Le livre raconte cette route chaotique, avec équipe interchangeable, requins de studios, tentatives permanentes de reformations, tristes splits et orientations diverses pour tenir à peine dix ans.

Les Byrds ont payé cher d’être à la charnière d’un basculement d’époque en Amérique : après avoir été les rois du monde dans les années 50 avec le Rockabilly, les Ricains ont pris en pleine poire la « British Invasion » plus novatrice, plus nerveuse, plus obsédée.

Bien sûr, les Byrds seront hippies et donneront dans le Folk Rock, Country Rock, et le PSYCHEDELISME, si tenté que l’on puisse passer de la consommation d’alcool fort au LSD.

Ce groupe s’appelait « The jet Set », ou « Beefheater » (la marque de Gin qui arrosait leur gosier pentu) avant les Byrds : des racines pour le moins hésitantes pour ces oiseaux voyageurs en quête de point de chute, faute de connaitre l’itinéraire.

L’auteur du livre tente un repêchage héroïque pour ce groupe éclaté, qu’il considère comme injustement méconnu.

Mais comment hésiter entre les Kinks, Who, Beatles etc. qu’ils  croyaient imiter, et ces provinciaux un peu lents qui, même en pantalons collants et franges lourdes, n’ont rien des électriques sauterelles bluesy et sous amphétamines que furent nos anglais trendy ?

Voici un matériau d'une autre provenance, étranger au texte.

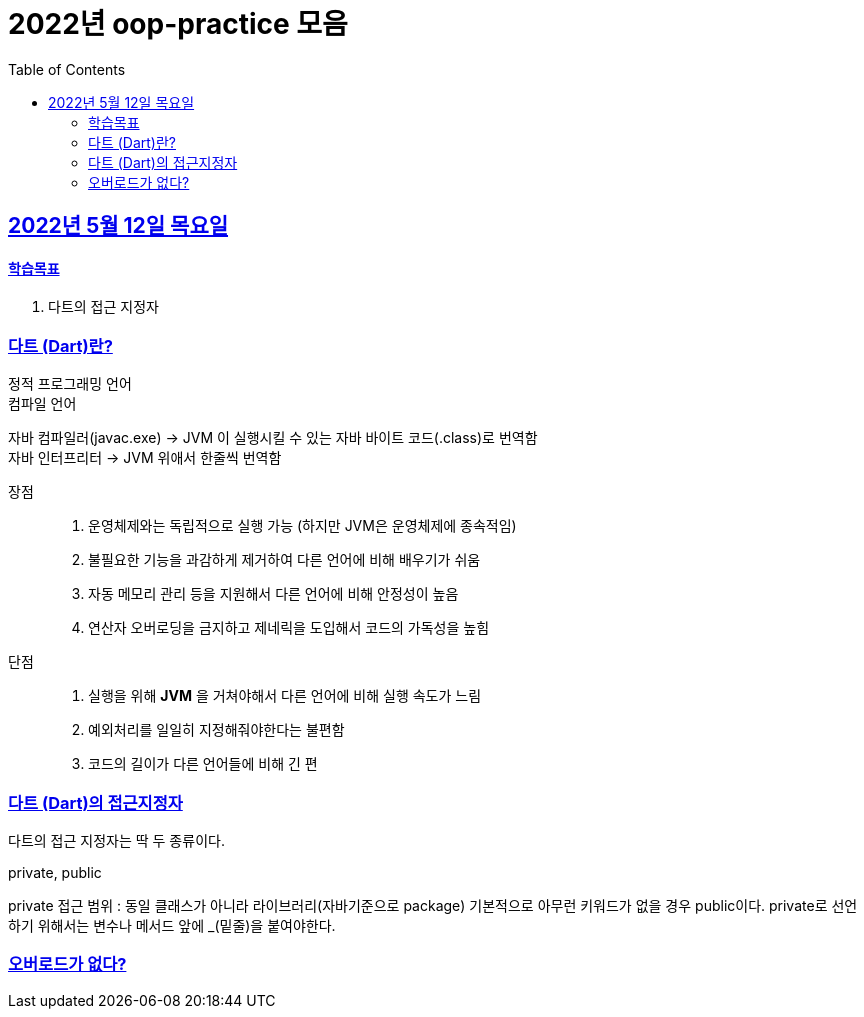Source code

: = 2022년 oop-practice 모음
// Metadata:
:description: study
:keywords: extends
// Settings:
:doctype: book
:toc: left
:toclevels: 4
:sectlinks:
:icons: font

[[section-20220419]]
== 2022년 5월 12일 목요일

==== 학습목표 
1. 다트의 접근 지정자 

=== 다트 (Dart)란?
정적 프로그래밍 언어 +
컴파일 언어 +

자바 컴파일러(javac.exe) -> JVM 이 실행시킬 수 있는 자바 바이트 코드(.class)로 번역함 +
자바 인터프리터 -> JVM 위애서 한줄씩 번역함 +

장점::
1. 운영체제와는 독립적으로 실행 가능 (하지만 JVM은 운영체제에 종속적임)
2. 불필요한 기능을 과감하게 제거하여 다른 언어에 비해 배우기가 쉬움
3. 자동 메모리 관리 등을 지원해서 다른 언어에 비해 안정성이 높음
4. 연산자 오버로딩을 금지하고 제네릭을 도입해서 코드의 가독성을 높힘

단점::
1. 실행을 위해 *JVM* 을 거쳐야해서 다른 언어에 비해 실행 속도가 느림
2. 예외처리를 일일히 지정해줘야한다는 불편함
3. 코드의 길이가 다른 언어들에 비해 긴 편


=== 다트 (Dart)의 접근지정자
다트의 접근 지정자는 딱 두 종류이다.

private, public

private 접근 범위 : 동일 클래스가 아니라 라이브러리(자바기준으로 package)
기본적으로 아무런 키워드가 없을 경우 public이다. 
private로 선언하기 위해서는 변수나 메서드 앞에 _(밑줄)을 붙여야한다.


=== 오버로드가 없다?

Les Français, notamment, ont longtemps préféré les sombres Mods, avant de se laisser happer par le côté bleu-california de la force cool.

Ceci dit, ces parcours en détail d’époques surchargées et mal digérées, sont toujours instructifs pour les bloqués  sixties (musique, mode, attitude) comme moi et, j’espère, beaucoup d’autres. 

The Byrds. Des cow boys de l’espace. Par Didier Delinotte. Éditions Camion Blanc. 200 pages (avec discographie de chaque groupe et musicien). 28 euros.